We are all used to undertaking a balancing act between security and incovenience. When we fly, we accept (for the most part) that it is necessary to go through all those hurdles to get to the plane, as long as they don't become too personal or take too long. On the news last night we heard how Christians in Egypt, about to celebrate Christmas, have had to install metal detectors at the entrance to their churches because of attacks by radical Muslims. Again, they might not be happy with the measure, but they think it is worth the inconvenience for the added security. Well, I've got an example where I don't agree.

It's nothing so serious or life threatening - just a matter of internet security. But it's very irritating. My bank (I won't name them, but the picture is a bit of a give-away) has recently introduced a system for business accounts where, instead of providing a second password, you now enter an 8 digit number generated by a calculator-like electronic keypad.
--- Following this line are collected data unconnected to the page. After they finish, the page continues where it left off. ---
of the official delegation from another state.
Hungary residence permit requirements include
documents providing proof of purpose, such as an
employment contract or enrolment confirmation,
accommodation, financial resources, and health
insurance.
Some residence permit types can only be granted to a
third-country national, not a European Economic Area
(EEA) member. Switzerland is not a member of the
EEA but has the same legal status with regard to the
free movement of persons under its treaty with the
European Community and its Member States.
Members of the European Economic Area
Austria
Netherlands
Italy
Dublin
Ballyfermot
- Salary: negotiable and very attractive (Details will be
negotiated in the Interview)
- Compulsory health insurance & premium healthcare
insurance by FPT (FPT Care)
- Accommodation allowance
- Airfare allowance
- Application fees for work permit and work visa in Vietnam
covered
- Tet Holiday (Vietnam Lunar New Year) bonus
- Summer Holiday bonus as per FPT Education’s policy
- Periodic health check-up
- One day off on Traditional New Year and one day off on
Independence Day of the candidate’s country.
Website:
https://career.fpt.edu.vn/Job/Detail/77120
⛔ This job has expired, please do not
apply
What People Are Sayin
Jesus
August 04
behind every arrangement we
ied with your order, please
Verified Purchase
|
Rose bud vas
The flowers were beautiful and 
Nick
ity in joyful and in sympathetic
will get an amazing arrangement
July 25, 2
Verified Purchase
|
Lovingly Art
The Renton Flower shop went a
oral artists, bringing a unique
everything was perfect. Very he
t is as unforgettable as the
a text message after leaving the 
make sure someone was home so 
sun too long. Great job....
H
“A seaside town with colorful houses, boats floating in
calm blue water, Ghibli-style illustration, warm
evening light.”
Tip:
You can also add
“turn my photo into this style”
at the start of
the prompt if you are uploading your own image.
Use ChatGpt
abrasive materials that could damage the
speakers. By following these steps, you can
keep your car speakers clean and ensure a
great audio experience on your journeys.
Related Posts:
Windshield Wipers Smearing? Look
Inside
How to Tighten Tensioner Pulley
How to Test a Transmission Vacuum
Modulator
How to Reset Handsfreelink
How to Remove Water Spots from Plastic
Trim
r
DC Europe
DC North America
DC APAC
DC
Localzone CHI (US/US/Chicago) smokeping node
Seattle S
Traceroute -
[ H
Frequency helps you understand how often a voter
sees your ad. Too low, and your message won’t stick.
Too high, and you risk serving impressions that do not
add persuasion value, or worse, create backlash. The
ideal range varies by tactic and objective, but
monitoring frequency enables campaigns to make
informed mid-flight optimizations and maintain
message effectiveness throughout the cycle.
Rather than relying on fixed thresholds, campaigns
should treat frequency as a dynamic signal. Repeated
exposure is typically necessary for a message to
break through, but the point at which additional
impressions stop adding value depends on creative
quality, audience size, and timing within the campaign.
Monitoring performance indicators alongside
To do this, you have to insert your bank card into the keypad, enter your PIN, read off the number and type it into the computer. If you try to make an online payment it is even more stringent. Here, as well as the PIN, you have to enter into the keypad the account number you are paying to and the amount to be paid.

When this was first mentioned, I was quite excited. I like a bit of technology, and it felt rather James Bond. However - I check my bank account every day, and after a few days it has become intensely tedious. Where with my personal account I can pop in the passwords in seconds, here I have to find the reader, dig out my wallet, get out the debit card, shove it in, and go through that process. It's a pain.

Furthermore, one of the great things about internet banking is flexibility. If I had an emergency, I used to be able to pull up my bank account on my phone screen and undertake a transaction even if I were giving a seminar in Edinburgh. Now, unless I think to take the keypad with me wherever I go (highly unlikely) I can only do my business banking from my desk.

Without doubt this is stronger security than the old system, but was the old system really so bad? If it is so bad, why is it still good enough for my personal account? The second password, where you have to select three random characters and enter them in drop down lists seemed pretty bulletproof. This is one example were the balance between security and practicality has tipped too far. I want my convenience back, please.


  1. Right there with you, Brian. Same bank, same issues. I honestly can't see why the need for extra security for business account over a personal account. As Hannibal Lecter once said, tedious, very tedious.

  2. Perhaps, John, it's just that they are trying it out on the (many fewer) business accounts, and if they can get away with it will introduce on personal accounts too...

  3. Interesting Brian...I bank with Barclays who have used this thing for personal and business banking for years. I like it because it makes me feel all warm and snuggly. We use it too for our business banking. We like the security it offers, but perhaps how much you value security depends upon your balance?